*EXERCISE PROMPT*. All lines from the one holding "left front paw: (209, 336)" through the last line of the entries below must be transcribed exactly, and no others. Pictures do not go in.

Pictured people or hands with joints
Segment Open
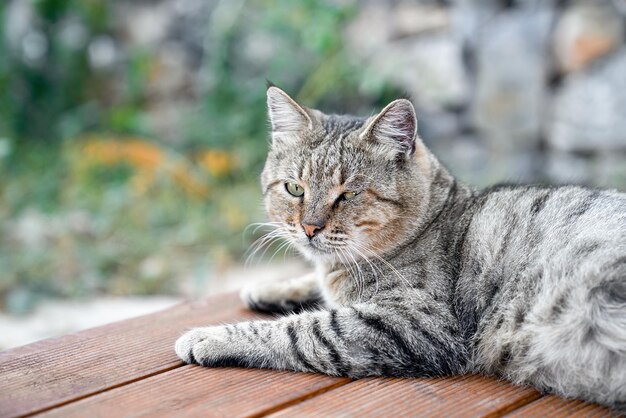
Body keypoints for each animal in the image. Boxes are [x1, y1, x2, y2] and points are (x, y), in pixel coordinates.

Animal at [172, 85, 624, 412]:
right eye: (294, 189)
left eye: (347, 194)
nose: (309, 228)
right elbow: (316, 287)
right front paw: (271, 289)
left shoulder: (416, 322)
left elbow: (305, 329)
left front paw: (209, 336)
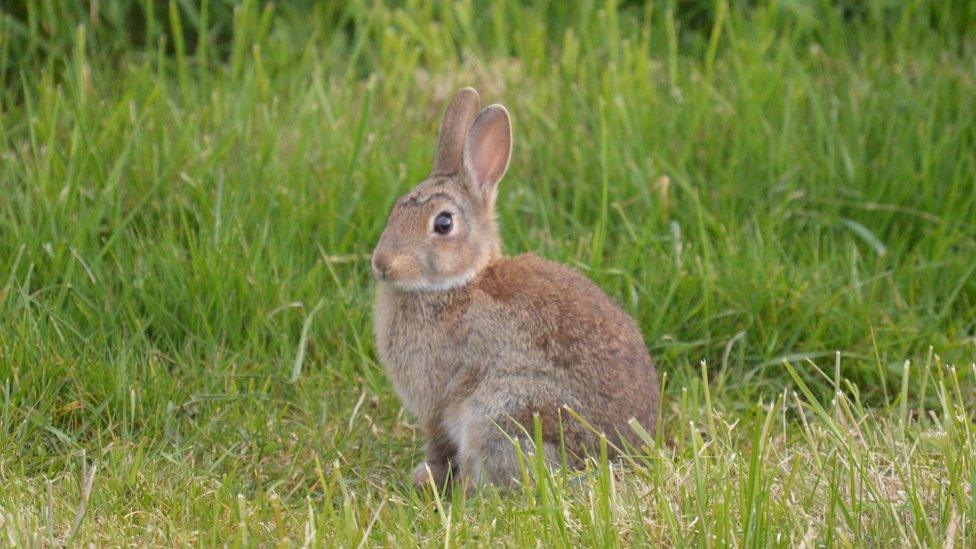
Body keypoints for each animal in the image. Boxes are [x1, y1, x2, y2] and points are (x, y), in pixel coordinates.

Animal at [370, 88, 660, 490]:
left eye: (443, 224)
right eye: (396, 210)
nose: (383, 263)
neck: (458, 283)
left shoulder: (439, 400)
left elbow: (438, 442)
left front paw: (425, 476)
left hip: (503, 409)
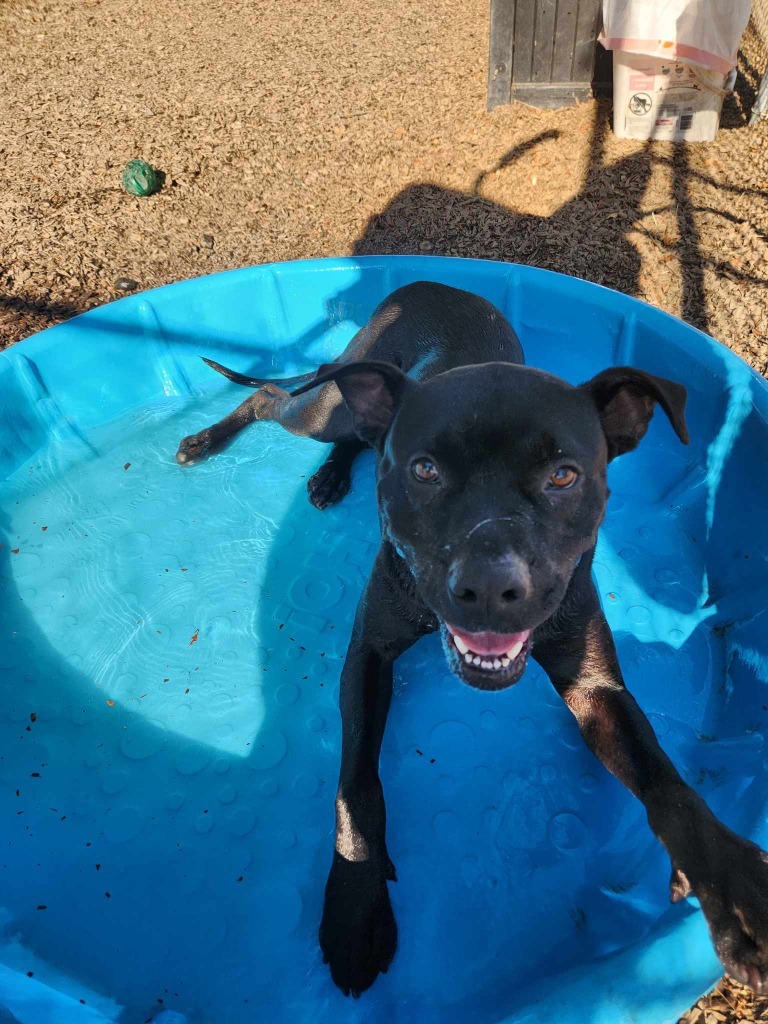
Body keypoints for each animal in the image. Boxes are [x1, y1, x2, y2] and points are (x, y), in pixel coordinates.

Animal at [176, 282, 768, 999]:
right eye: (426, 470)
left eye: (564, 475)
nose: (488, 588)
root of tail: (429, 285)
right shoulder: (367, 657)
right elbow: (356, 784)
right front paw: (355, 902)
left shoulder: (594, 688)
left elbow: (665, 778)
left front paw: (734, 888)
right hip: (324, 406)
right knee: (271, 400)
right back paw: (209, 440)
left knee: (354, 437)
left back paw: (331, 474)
Segment Closed
*RESULT*.
left front paw: (209, 336)
Body keypoints for each animal in the image. Boxes are [x1, y1, x2, y2] and points are (x, y), in pixel coordinates.

Animal at [370, 88, 660, 490]:
left eye: (443, 224)
right eye: (396, 210)
nose: (383, 263)
neck: (458, 283)
left shoulder: (439, 400)
left elbow: (438, 442)
left front paw: (425, 476)
left hip: (503, 409)
Body keypoints for each animal in the image. Boxes are [x1, y1, x2, y2] and points are (x, y), in pixel coordinates.

Animal at [176, 282, 768, 999]:
right eye: (426, 470)
left eye: (564, 475)
nose: (488, 588)
root of tail: (429, 285)
right shoulder: (367, 657)
right elbow: (356, 784)
right front paw: (355, 902)
left shoulder: (594, 688)
left elbow: (665, 778)
left front paw: (734, 888)
right hip: (324, 406)
right knee: (271, 400)
right back paw: (209, 440)
left knee: (354, 437)
left back paw: (331, 474)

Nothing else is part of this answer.